Leptopelis bequaerti
- Conservation status: Data Deficient (IUCN 3.1)

Scientific classification
- Kingdom: Animalia
- Phylum: Chordata
- Class: Amphibia
- Order: Anura
- Family: Arthroleptidae
- Genus: Leptopelis
- Species: L. bequaerti
- Binomial name: Leptopelis bequaerti Loveridge, 1941

= Leptopelis bequaerti =

- Authority: Loveridge, 1941
- Conservation status: DD

Species of amphibian

Leptopelis bequaerti is a species of frog in the family Arthroleptidae. It is endemic to Liberia and only known from its type locality, Gbarnga, and from Mount Coffee. Common name Gbanga forest treefrog has been coined for it. It is a poorly known species with uncertain taxonomic validity.

==Etymology==
The specific name bequaerti honours Joseph Charles Bequaert, a Belgian botanist, entomologist, and malacologist who collected the holotype.

==Description==
Adult females measure 29–38 mm and a single adult male 29 mm in snout–vent length. A newly metamorphosed juvenile measured 15 mm. The snout is rounded. The tympanum is visible. The fingers are relatively long and bear large discs but only rudimentary webbing. The toes bear discs that are slightly smaller than the finger ones. The toes are two-thirds webbed. Skin of the dorsum is shagreened and bears small scattered warts. Colouration is pale brown above with a dark triangular interorbital marking.
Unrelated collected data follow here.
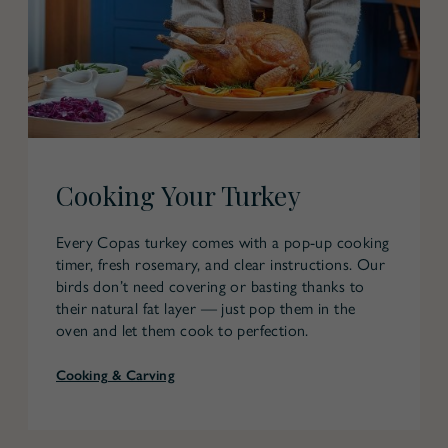
Cooking Your Turkey
Every Copas turkey comes with a pop-up cooking
timer, fresh rosemary, and clear instructions. Our
birds don’t need covering or basting thanks to
their natural fat layer — just pop them in the
oven and let them cook to perfection.
Cooking & Carving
There is often a connected hourglass like pattern further back. A dark line runs from the eye, over the tympanum, and to the base of the forearm. The flanks are marbled. The limbs have dark crossbars. The ventrum is creamy white, possibly with sparse, brown mottling.

==Habitat and conservation==
The habitat of this species is unknown, although it presumably breeds in temporary waterbodies where its tadpoles would develop. Threats to this species are unknown, as is its possible presence in protected areas.